Le maire de Paris a abandonné l’idée d’installer une fan zone pour célébrer la finale de la Ligue des champions opposant le PSG à Arsenal, prévue le 30 mai. Cette décision intervient après des échanges avec les autorités policières, dans un contexte où la sécurité représente un enjeu majeur.
Emmanuel Grégoire, premier magistrat de la capitale, a finalement acté l’annulation de ce projet après avoir été alerté par la préfecture de police sur les risques liés à la sécurité publique. Une réunion tenue en début de semaine avec le ministre de l’Intérieur a confirmé cette orientation, mettant fin aux ambitions d’un espace de retransmission collectif et gratuit.
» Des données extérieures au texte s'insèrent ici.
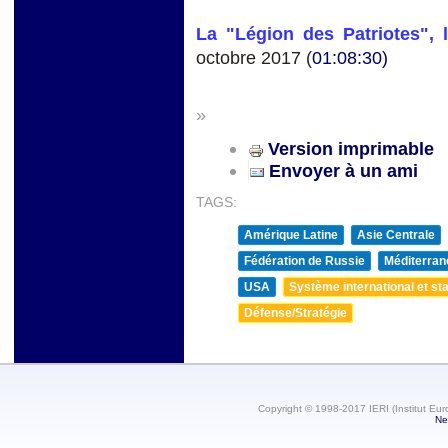
La "Légion des Patriotes", 
octobre 2017 (
01:08:30)
»
Version imprimable
Envoyer à un ami
TAGS:
Amérique Latine
Asie Centrale
Fédération de Russie
Méditerran
USA
Système international et sta
Défense/Stratégie
Copyright © 1998-2017 IERI (Institut Eur
Ne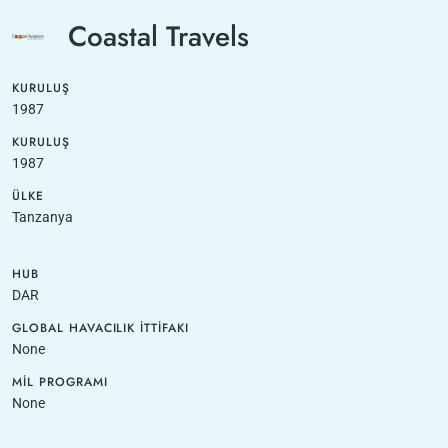
Coastal Travels
KURULUŞ
1987
KURULUŞ
1987
ÜLKE
Tanzanya
HUB
DAR
GLOBAL HAVACILIK İTTIFAKI
None
MIL PROGRAMI
None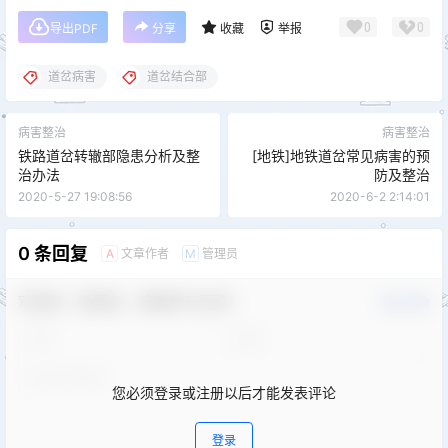
0
0
导出PDF
分享
收藏
举报
道岔病害
道岔结合部
病害整治
病害整治
铁路道岔转辙部隐患分析及整
[地铁]地铁道岔常见病害的预
治办法
防及整治
2020-5-27 19:08:56
2020-6-2 2:14:01
0 条回复
文章作者
管理员
A
M
欢迎您，新朋友，感谢参与互动！
确认修改
您必须登录或注册以后才能发表评论
登录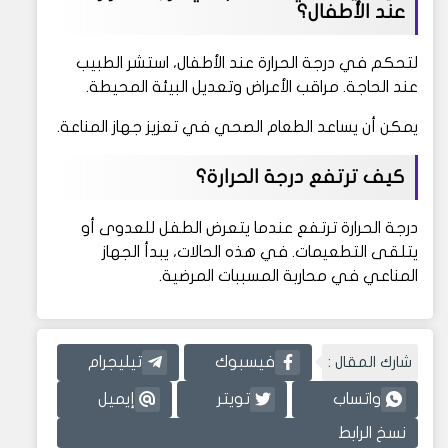
عند الأطفال؟
لتحكم في درجة الحرارة عند الأطفال، استشر الطبيب
عند الحاجة. مراقب الأعراض وتعديل البيئة المحيطة.
يمكن أن يساعد الطعام الصحي في تعزيز جهاز المناعة.
كيف ترتفع درجة الحرارة؟
درجة الحرارة ترتفع عندما يتعرض الطفل للعدوى أو
يتلقى التطعيمات. في هذه الحالات، يبدأ الجهاز
المناعي في محاربة المسببات المرضية.
شارك المقال :
فيسبوك
تيليجرام
واتساب
تويتر
إيميل
نسخ الرابط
Lors d’une conférence de presse antérieure, le maire avait déjà pris acte des réserves exprimées par les forces de l’ordre, qualifiant de « pas le bon moment » cette initiative. La date du 30 mai coïncide en effet avec plusieurs événements majeurs qui solliciteront fortement les dispositifs policiers : un concert de Aya Nakamura au Stade de France, un autre de Damso à La Défense Arena, ainsi qu’une prestation de Bouss à l’Accor Arena.
Un contexte sécuritaire sous haute tension
Pour pallier l’absence de fan zone, une retransmission sur écran géant sera organisée au sein même du Parc des Princes, une solution qui nécessitera elle aussi un déploiement conséquent de moyens humains et matériels.
Malgré ce contretemps, Emmanuel Grégoire a réaffirmé sa volonté de promouvoir, à l’avenir, des manifestations publiques et gratuites dans la ville, comme celle initialement envisagée. Une ambition qui pourrait se concrétiser lors d’autres occasions, une fois les contraintes actuelles levées.
Bilan des incidents après la demi-finale
Les célébrations ayant suivi la victoire du PSG en demi-finale contre le Bayern ont laissé des traces. Dans l’ensemble de l’agglomération parisienne, 127 personnes ont été interpellées, onze d’entre elles blessées — dont une grièvement — et 23 policiers légèrement touchés. Un rappel brutal des tensions qui peuvent survenir lors de tels rassemblements, comme en témoignent les plus de 500 interpellations enregistrées l’année précédente après le sacre en Ligue des champions.
Le ministre de l’Intérieur avait déjà manifesté son inquiétude face à l’annonce « unilatérale » faite par le maire au lendemain de la qualification du club parisien en finale. De son côté, l’opposition municipale, représentée par Eric Schahl, a critiqué l’absence de concertation préalable avec les élus d’arrondissements, qualifiant la démarche de « rétropédalage ».